Expectation can be a heavy burden to live up to. Whether it’s a film, book, a bottle of wine or an athlete’s performance, anything perceived as less that the anticipated result comes off as a let down. The same of course can be true for winery visits. Producers of all shapes and size the world over open their doors and invite folks in to taste their wares and perhaps tour their facility. Sometimes it’s easier to be wowed when you know nothing of the wine or the producer in question. Again, with a lack of expectation it’s somewhat easier to impress people. Folks in all lines of work do this all the time; under promise and over deliver, it’s a classic time honored technique. But with many of the world’s wineries, particularly the well known ones, their reputation is known and the expectation level exists. Such is the case with Napa Valley’s Opus One. Last month I paid to Opus One with some friends. I’d been their once before and recalled it fondly, but it had been about 7 or 8 years so the details were dull. The wine itself is of course the stuff of legend. Founded in 1979 by Robert Mondavi and Baron Philippe de Rothschild the goal from the outset was simple, greatness. These two legends of their respective wine worlds came together in Napa Valley to make one wine that would compete with the best of the best. It was to be an offering in the great Bordeaux style using the classic varieties which also flourish in Napa Valley. Pretty much from the outset the wines have been praised, setting the bar even higher.

So as my friends and I approached Opus One each of us had different ideas about what we’d find inside, but certainly we all had lofty expectations. Keeping that in mind it’s impressive to say the least that we were all knocked out by the experience. Our tour guide Yasko was part of the greatness of our visit. She’s been with Opus One for a few years and knows the history of the project amazingly well and answered every question we had. But well beyond that the grandeur of the facility is hard to miss. Everything about Opus One is as precisely as it was masterminded, regal and impressive. If I had a nickel for every barrel room I’ve seen on winery tours, well I’d have quite a few nickels. They come in all styles and sizes but at the end of the day not many of them make my jaw drop. I’d seen the barrel room at Opus One before, but still it was a sight to behold.
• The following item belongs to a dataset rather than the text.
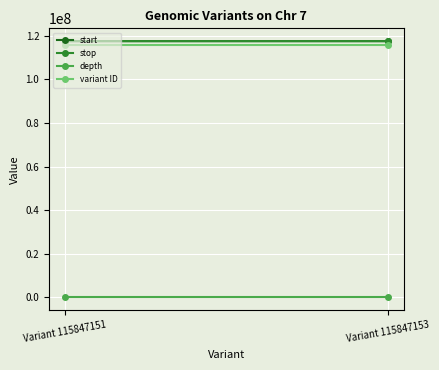

How many stop values are between 117414819 and 117416633?

2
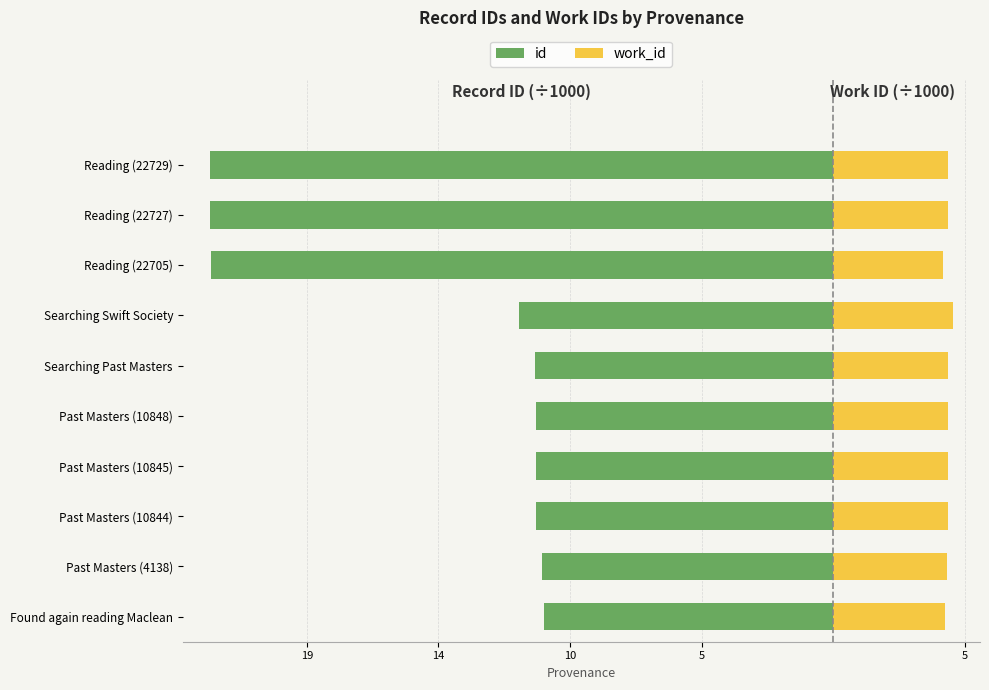

Reading left to right, extract all data points from this chart.

id: -10.5	-10.6	-10.8	-10.8	-10.8	-10.9	-11.5	-22.7	-22.7	-22.7
work_id: 4.1	4.1	4.2	4.2	4.2	4.2	4.4	4.0	4.2	4.2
The same came be said for the tank room and other pieces of the wine making facility. The entrance, the tasting area and essentially every last square inch of Opus One is on a different rung than most wineries. It’s intended to be both a working winery and a knock your socks off showplace and it succeeds admirably at both of those things.
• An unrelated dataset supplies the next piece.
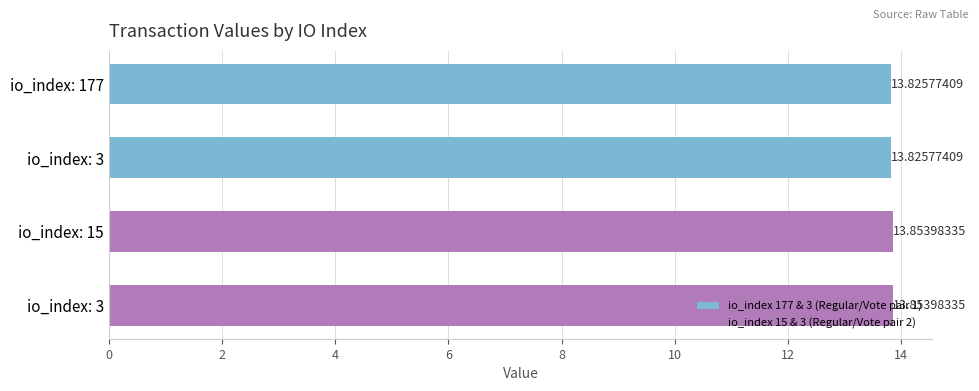

Are the bars horizontal?

Yes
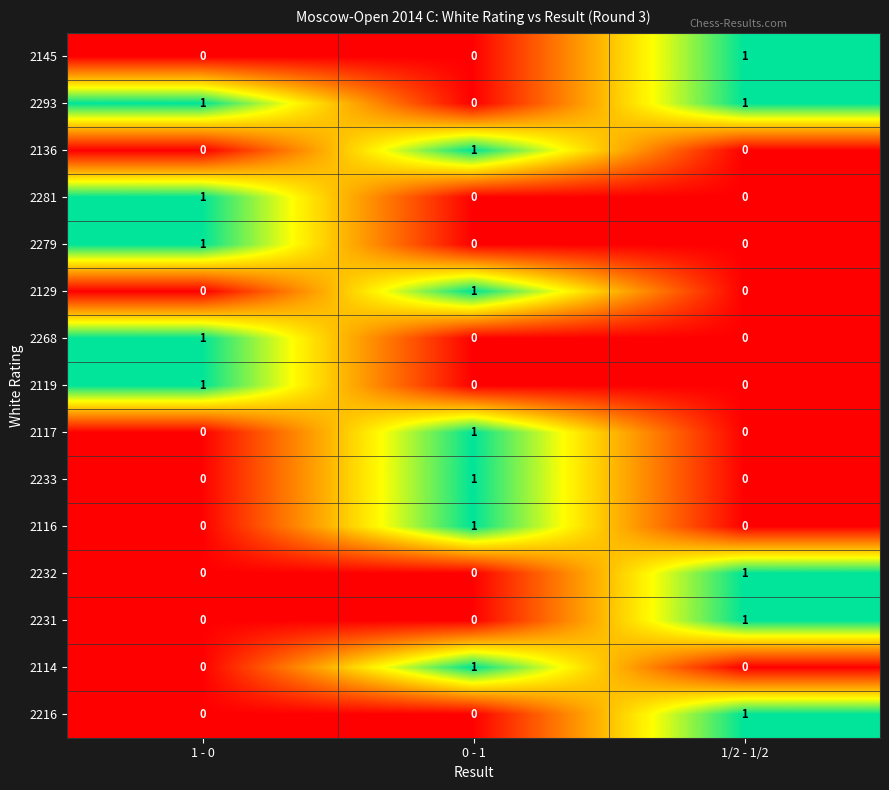

How many series are shown in this chart?

15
At the end of the tour, right after being wowed by the barrel room we had the opportunity to taste the current release of Opus One, the 2007. I was left with a similar impression that I’ve had each time I’ve tasted a new release of their wine. It was impressively structured and tasty, but ultimately tight and in need of some time in the bottle to really resolve itself fully. Hopefully most of the folks who are spending the money to invest in this wine ($195.00 SRP) are also patient enough to give it a few years of time. A few minutes later tasting the 2005 vintage proved to be a revelation in itself. While I believe it still has quite a few years ahead of it, the 2005 Opus One is performing phenomenally right now. It’s a showcase wine and if you want to bowl your wine loving friends over and you can locate some 2005, it’s sure to do the trick.

Touring and tasting at Opus One is neither the least or most expensive proposition in Napa Valley. However it’s an incredibly impressive display of greatness that actually lives up to the hype; something my entire group of four could attest to. So if you’re heading to Napa Valley and you want do something nice for yourself and maybe for your friends too, book a tour at Opus One, you won’t forget it. The cost is $40 and you should book in advance. I for one know that I won’t let another 7 or 8 years pass until my next visit. How could I, I don’t want to forget what the experience was like. Sometimes expectations as grand as they are can be met and exceeded.